╭─ Available data
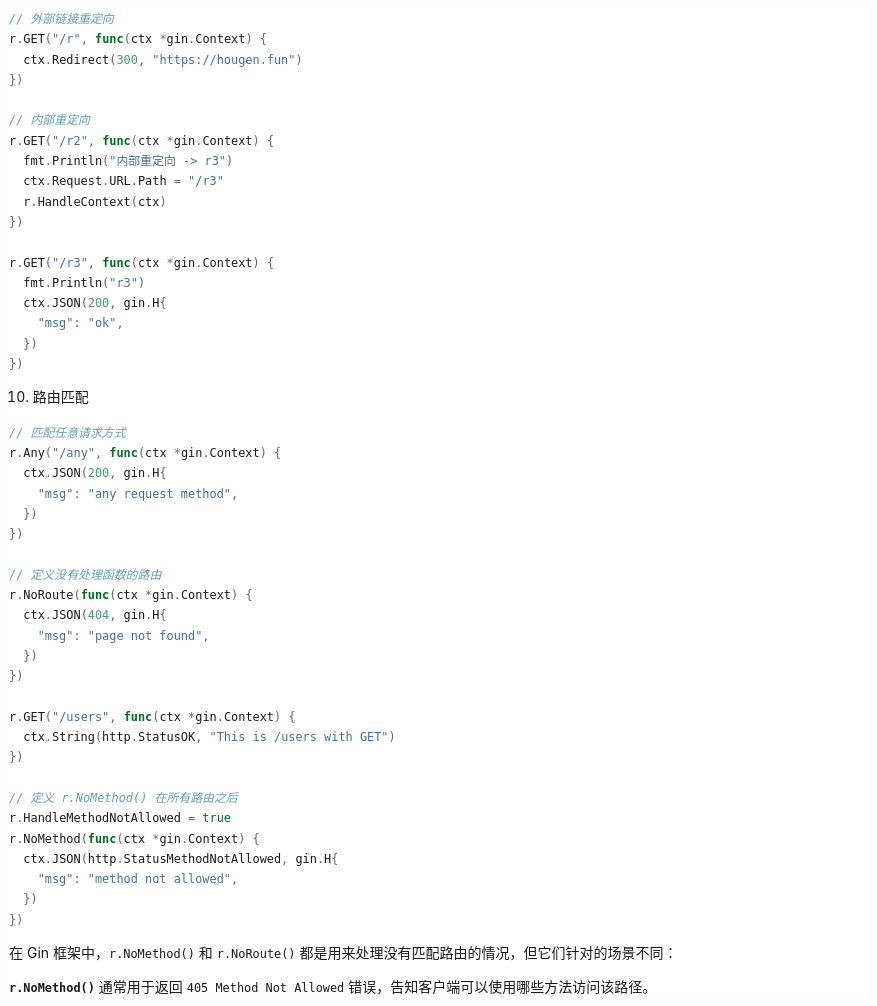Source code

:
 ```go
// 外部链接重定向
r.GET("/r", func(ctx *gin.Context) {
  ctx.Redirect(300, "https://hougen.fun")
})

// 内部重定向
r.GET("/r2", func(ctx *gin.Context) {
  fmt.Println("内部重定向 -> r3")
  ctx.Request.URL.Path = "/r3"
  r.HandleContext(ctx)
})

r.GET("/r3", func(ctx *gin.Context) {
  fmt.Println("r3")
  ctx.JSON(200, gin.H{
    "msg": "ok",
  })
})
```

10. 路由匹配

```go
// 匹配任意请求方式
r.Any("/any", func(ctx *gin.Context) {
  ctx.JSON(200, gin.H{
    "msg": "any request method",
  })
})

// 定义没有处理函数的路由
r.NoRoute(func(ctx *gin.Context) {
  ctx.JSON(404, gin.H{
    "msg": "page not found",
  })
})

r.GET("/users", func(ctx *gin.Context) {
  ctx.String(http.StatusOK, "This is /users with GET")
})

// 定义 r.NoMethod() 在所有路由之后
r.HandleMethodNotAllowed = true
r.NoMethod(func(ctx *gin.Context) {
  ctx.JSON(http.StatusMethodNotAllowed, gin.H{
    "msg": "method not allowed",
  })
})
```

在 Gin 框架中，`r.NoMethod()` 和 `r.NoRoute()` 都是用来处理没有匹配路由的情况，但它们针对的场景不同：

**`r.NoMethod()`** 通常用于返回 `405 Method Not Allowed` 错误，告知客户端可以使用哪些方法访问该路径。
╰─
Task instructions:
Please count up the lines above that include the string "func" and respond with the total alone.

Answer section:
7